> EXERCISE PROMPT
Transcribe each record word for word. Skip the images.

________________________

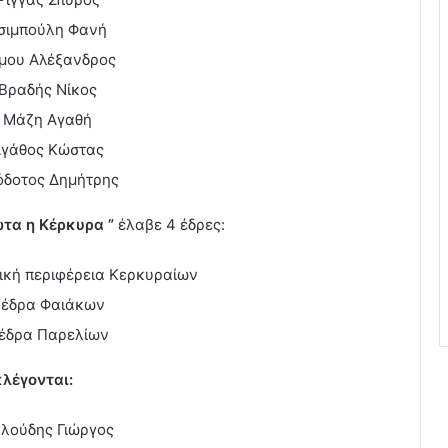
σιμπούλη Φανή
μου Αλέξανδρος
Βραδής Νίκος
Μάζη Αγαθή
γάθος Κώστας
όδοτος Δημήτρης
τα η Κέρκυρα ”
έλαβε 4 έδρες:
ική περιφέρεια Κερκυραίων
 έδρα Φαιάκων
 έδρα Παρελίων
κλέγονται:
λούδης Γιώργος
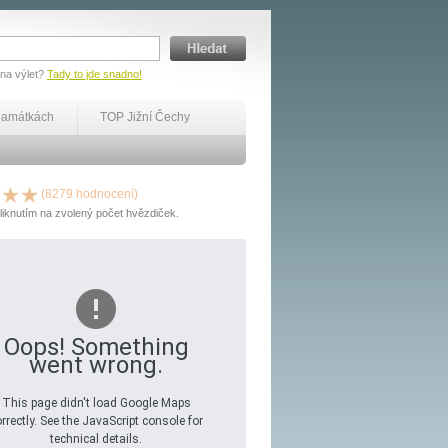
 na výlet?
Tady to jde snadno!
památkách
TOP Jižní Čechy
(8279 hodnocení)
liknutím na zvolený počet hvězdiček.
Oops! Something
went wrong.
This page didn't load Google Maps
rrectly. See the JavaScript console for
technical details.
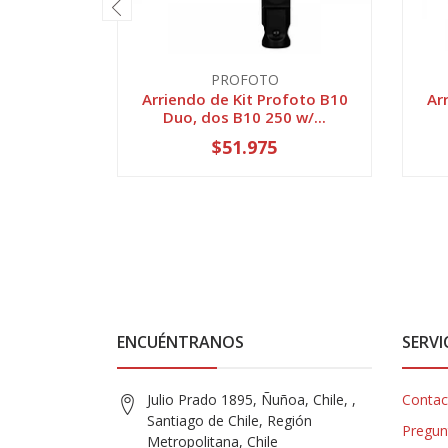
PROFOTO
Arriendo de Kit Profoto B10
Ar
Duo, dos B10 250 w/...
$51.975
ENCUÉNTRANOS
SERVI
Julio Prado 1895, Ñuñoa, Chile, ,
Contac
Santiago de Chile, Región
Pregun
Metropolitana, Chile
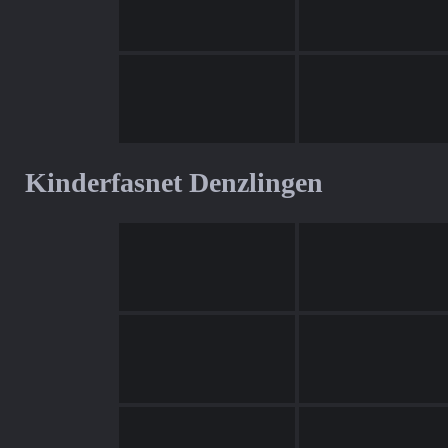
Kinderfasnet Denzlingen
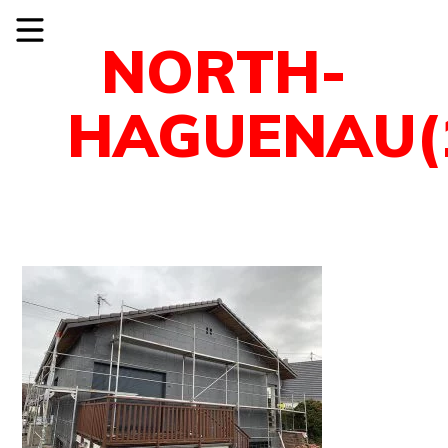
NORTH-
HAGUENAU(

________________________

> PROBLEM SOLUTION
σιμπούλη Φανή
μου Αλέξανδρος
Βραδής Νίκος
Μάζη Αγαθή
γάθος Κώστας
όδοτος Δημήτρης
τα η Κέρκυρα ”
έλαβε 4 έδρες:
ική περιφέρεια Κερκυραίων
 έδρα Φαιάκων
 έδρα Παρελίων
κλέγονται:
λούδης Γιώργος
 na výlet?
Tady to jde snadno!
památkách
TOP Jižní Čechy
(8279 hodnocení)
liknutím na zvolený počet hvězdiček.
Oops! Something
went wrong.
This page didn't load Google Maps
rrectly. See the JavaScript console for
technical details.
PROFOTO
Arriendo de Kit Profoto B10
Ar
Duo, dos B10 250 w/...
$51.975
ENCUÉNTRANOS
SERVI
Julio Prado 1895, Ñuñoa, Chile, ,
Contac
Santiago de Chile, Región
Pregun
Metropolitana, Chile
Kinderfasnet Denzlingen
NORTH-
HAGUENAU(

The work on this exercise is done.